The insurer and employer appealed. Additional parts of the record from the board were filed in the lower court on August 29, 1974, after the hearing before and ruling by the superior court on July 2, 1974, and the notice of appeal on July 23, 1974. The deposition contained in this part of the record was not even considered by the lower court in the order we are to review. Held:

*259 We can understand the dilemma of the trial court and its reasoning in remanding the case, faced with the confused state of the record with documents and evidence missing. It is not clear that the additional evidence was ever considered by the full board after it had ordered another hearing.

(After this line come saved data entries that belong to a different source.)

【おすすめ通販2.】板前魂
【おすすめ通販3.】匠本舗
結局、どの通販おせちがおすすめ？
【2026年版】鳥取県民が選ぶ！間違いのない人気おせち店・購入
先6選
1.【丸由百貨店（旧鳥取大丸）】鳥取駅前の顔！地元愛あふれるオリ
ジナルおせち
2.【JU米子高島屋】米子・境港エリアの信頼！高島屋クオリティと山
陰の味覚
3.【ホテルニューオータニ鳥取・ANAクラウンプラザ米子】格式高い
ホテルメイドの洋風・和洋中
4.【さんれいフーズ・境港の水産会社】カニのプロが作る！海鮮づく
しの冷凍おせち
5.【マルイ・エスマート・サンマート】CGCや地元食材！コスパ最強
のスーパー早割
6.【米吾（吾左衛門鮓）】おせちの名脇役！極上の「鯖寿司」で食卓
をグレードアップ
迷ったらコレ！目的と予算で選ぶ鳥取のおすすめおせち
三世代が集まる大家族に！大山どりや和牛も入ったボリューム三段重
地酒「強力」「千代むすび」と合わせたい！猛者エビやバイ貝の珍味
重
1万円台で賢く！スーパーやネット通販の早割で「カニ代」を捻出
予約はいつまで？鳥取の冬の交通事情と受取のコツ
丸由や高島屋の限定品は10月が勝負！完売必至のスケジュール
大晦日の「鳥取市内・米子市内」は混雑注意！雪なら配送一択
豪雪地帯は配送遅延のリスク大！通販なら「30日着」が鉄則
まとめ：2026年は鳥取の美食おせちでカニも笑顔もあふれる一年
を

Counsel for the insurer/employer insist that we should consider this additional record, and affirm the last order of the full board because it states it was based on the "entire record," citing Colbert v. American Fire &c. Co., 124 Ga. App. 808 (186 SE2d 432), and E. Z. Shop v. Pearce, 100 Ga. App. 785 (2) (112 SE2d 412). However, no mention was made in the case sub judice that the board was basing its findings on the hearing of Deputy Director King (who made no findings of fact or award); and it thus appears that the board based its findings entirely on the hearing and award of Deputy Director Hartman. Thus, we have no way of knowing whether or not the deposition submitted in evidence at the last hearing was considered by the full board. It was certainly not considered by the superior court because it was not before it in the incomplete record. E. Z. Shop v. Pearce, 100 Ga. App. 785 (2), supra, is not in point here, for in that case the presumption arose that the late deposition was a part of the record, and it was in its proper place in the record on appeal. The same applies to the cases of Hartford Acc. &c. Co. v. Snyder, 126 Ga. App. 31 (189 SE2d 919); and Zurich Ins. Co. v. Robinson, 127 Ga. App. 113 (192 SE2d 533), cited by counsel for appellant.

Whenever the courts feel that in making findings of fact the board has failed to weight all the evidence, the practice has been to recommit the case to the board for further consideration. Travelers Ins. Co. v. Merritt, 124 Ga. App. 42 (183 SE2d 73), and cases cited at page 44. Since the lower court was uncertain that the additional evidence had been considered by the full board (and we are uncertain), it did not err in remanding the case for further consideration.

Judgment affirmed. Pannell, P. J., and Webb, J., concur.